## EXERCISE AIM
Update the section of the long volatility study starting at "Source: Eurekahedge, FactorResearch" and ending at "slightly lower return." by putting "stock portfolio" in place of "equities portfolio", and write out that whole section.

Do-it-yourself (DIY) is the best and worst financial advice for retail investors. On the one hand, retail investors are not particularly good investors and perhaps should not invest on their own at all. For example, the trading platform eToro, which has more than 20 million users in over 100 countries, discloses that 67% of their self-trading clients lose money.
On the other, most retail investors would have generated higher returns in recent years if they invested themselves into index ETFs versus trusting capital to financial advisors or mutual fund managers.
The evidence is less clear for institutions considering replicating complex strategies themselves instead of hiring dedicated managers. Most hedge funds provide not much more than factor exposure and theoretically can be replaced with cheap risk premia indices, but only a minority of institutional investors have done so.
Long volatility strategies are particularly complex given primarily option-based portfolios, which makes fund manager due diligence and monitoring more expensive. The number of fund managers is also limited. A do-it-yourself approach might be attractive for institutional investors.
In this research note, we will compare long volatility strategy hedge funds versus a systematic replication.
Constructing a dynamic and systematic long volatility strategy
We use the CBOE Eurekahedge Long Volatility Hedge Fund index as the benchmark for long volatility hedge funds. The index has 10 equal-weighted constituents, which includes some of the best-known managers from this space.
For the do-it-yourself (DIY) strategy we measure the correlation of 59 asset class indices to the VIX and select the 10% with the highest correlation. The resulting portfolio was primarily comprised of risk-off currencies, eg USD/CAD, and government bonds. Implementation would be efficient and cheap via futures.
We observe that long volatility hedge funds provided a higher absolute return in the period from 2006 to 2021 than the DIY strategy. However, we also observe that both spiked when stock markets crashed, i.e. during the global financial crisis in 2009 and COVID-19 crisis in 2020, which highlights that both provided the desired negative correlation to equities during crisis times.
Hedge funds continued to generate positive returns between 2009 and 2012, but then lost all of these returns until the global pandemic hit. It would have been difficult to stay allocated to these managers during this period given the steady bleed. The DIY index was essentially flat throughout the decade between 2009 and 2020.
Source: Eurekahedge, FactorResearch
Diversification benefits of long volatility strategies
Next, we simulate the diversification benefits of adding a 20% allocation of long volatility strategies to an equities portfolio. Allocating to long volatility hedge funds would have generated almost the same return as being 100% invested in the S&P 500 since 2006, while the DIY index would have resulted in a slightly lower return.
It is worth highlighting that the CBOE Eurekahedge Long Volatility Hedge Fund Index allows hedge fund managers to include historic returns, and only managers with a strong track record are willing to report their returns, which implies the index returns are overstated.
However, more importantly, we observe that hedge funds and the DIY index both achieved a significant reduction of the maximum drawdown during the global financial crisis in 2009. The S&P 500 lost 52% at the worst point, compared to 34% when allocating 20% to long volatility hedge funds, or 36% to the DIY index.
Source: CBOE, FactorResearch
The diversification benefits are large as long volatility strategies are negatively correlated to equities as volatility tends to rise when stocks fall. The risk-adjusted returns of the combination portfolios are therefore significantly higher than for a stand-alone equities portfolio. The Sharpe ratio would have increased from 0.60 to 0.81 when using long volatility hedge funds and 0.76 for the DIY index.

## SOURCE MATERIAL
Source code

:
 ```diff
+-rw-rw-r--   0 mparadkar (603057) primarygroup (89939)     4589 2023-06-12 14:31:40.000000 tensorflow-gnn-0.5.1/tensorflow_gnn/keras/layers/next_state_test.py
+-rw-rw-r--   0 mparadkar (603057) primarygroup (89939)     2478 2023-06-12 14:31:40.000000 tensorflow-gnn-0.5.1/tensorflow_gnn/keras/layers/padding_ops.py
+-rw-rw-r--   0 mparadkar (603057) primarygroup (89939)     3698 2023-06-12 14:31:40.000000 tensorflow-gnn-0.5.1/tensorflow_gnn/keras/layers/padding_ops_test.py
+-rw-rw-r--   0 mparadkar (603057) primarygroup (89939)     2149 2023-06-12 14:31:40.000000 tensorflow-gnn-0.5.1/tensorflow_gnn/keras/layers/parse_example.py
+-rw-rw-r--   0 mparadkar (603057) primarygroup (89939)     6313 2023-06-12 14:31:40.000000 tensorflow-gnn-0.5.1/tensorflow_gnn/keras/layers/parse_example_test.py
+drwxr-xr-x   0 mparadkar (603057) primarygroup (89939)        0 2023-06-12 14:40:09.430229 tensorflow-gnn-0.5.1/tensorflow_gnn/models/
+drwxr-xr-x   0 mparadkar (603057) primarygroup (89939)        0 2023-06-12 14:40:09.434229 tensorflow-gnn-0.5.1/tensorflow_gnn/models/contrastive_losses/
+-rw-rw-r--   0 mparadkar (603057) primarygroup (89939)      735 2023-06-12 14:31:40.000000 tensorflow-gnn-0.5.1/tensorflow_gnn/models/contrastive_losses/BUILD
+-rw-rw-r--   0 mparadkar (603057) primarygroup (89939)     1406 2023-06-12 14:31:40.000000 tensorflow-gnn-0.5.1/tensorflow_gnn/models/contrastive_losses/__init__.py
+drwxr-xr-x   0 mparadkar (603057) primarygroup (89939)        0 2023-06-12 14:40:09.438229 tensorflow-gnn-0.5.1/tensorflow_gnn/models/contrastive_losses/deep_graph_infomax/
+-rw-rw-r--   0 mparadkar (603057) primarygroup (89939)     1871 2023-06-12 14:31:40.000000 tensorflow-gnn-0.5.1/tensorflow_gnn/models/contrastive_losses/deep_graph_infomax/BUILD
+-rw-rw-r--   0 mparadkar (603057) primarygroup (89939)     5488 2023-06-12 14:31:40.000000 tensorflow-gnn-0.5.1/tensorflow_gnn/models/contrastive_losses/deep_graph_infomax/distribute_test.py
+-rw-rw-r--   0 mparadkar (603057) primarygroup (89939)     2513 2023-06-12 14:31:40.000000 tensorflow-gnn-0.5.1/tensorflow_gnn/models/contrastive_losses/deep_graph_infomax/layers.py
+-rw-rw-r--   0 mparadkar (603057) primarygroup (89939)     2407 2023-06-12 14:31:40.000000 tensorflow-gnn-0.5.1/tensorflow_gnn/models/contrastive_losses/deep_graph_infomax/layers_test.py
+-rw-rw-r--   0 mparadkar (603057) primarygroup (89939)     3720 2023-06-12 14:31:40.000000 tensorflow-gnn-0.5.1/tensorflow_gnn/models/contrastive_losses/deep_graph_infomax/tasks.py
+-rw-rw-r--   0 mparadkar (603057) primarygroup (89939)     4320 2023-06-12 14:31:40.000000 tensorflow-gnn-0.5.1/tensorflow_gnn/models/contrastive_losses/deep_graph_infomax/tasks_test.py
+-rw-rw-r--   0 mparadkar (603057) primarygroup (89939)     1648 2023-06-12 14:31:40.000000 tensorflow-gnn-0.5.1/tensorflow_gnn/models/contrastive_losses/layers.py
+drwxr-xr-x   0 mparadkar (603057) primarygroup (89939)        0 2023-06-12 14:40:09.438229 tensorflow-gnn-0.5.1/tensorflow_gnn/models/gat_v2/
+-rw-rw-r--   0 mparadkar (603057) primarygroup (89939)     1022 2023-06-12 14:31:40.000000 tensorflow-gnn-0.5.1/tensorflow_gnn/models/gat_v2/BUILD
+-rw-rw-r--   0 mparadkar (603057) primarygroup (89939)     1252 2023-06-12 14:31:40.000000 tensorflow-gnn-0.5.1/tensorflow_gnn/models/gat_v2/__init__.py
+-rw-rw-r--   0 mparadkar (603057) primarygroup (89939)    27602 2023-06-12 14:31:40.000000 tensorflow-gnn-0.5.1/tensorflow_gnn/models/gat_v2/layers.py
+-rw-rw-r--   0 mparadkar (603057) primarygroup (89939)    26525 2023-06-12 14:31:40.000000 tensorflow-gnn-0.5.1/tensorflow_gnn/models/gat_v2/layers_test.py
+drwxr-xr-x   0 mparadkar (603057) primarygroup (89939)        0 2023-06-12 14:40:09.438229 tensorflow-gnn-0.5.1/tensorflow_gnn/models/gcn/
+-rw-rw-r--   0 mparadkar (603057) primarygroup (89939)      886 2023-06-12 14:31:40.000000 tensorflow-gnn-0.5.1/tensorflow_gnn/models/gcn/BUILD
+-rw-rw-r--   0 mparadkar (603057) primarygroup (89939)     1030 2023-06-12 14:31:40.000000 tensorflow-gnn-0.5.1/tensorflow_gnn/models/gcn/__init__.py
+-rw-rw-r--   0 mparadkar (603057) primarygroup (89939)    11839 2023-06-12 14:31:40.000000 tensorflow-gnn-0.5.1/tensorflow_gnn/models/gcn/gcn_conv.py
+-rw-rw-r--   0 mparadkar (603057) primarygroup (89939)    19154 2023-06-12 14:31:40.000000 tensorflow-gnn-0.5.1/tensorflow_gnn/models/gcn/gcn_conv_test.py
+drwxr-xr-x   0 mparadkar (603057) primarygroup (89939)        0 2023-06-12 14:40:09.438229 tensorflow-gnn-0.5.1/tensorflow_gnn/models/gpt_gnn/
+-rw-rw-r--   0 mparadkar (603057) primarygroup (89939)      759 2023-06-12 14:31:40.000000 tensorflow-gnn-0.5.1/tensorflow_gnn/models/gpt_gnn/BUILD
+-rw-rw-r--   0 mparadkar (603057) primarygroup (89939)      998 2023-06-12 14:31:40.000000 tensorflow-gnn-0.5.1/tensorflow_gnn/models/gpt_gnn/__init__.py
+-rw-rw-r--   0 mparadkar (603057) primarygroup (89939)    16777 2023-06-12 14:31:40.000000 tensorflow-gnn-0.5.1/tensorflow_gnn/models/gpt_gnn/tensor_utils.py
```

## SOLVED PROBLEM
Source: Eurekahedge, FactorResearch
Diversification benefits of long volatility strategies
Next, we simulate the diversification benefits of adding a 20% allocation of long volatility strategies to an stock portfolio. Allocating to long volatility hedge funds would have generated almost the same return as being 100% invested in the S&P 500 since 2006, while the DIY index would have resulted in a slightly lower return.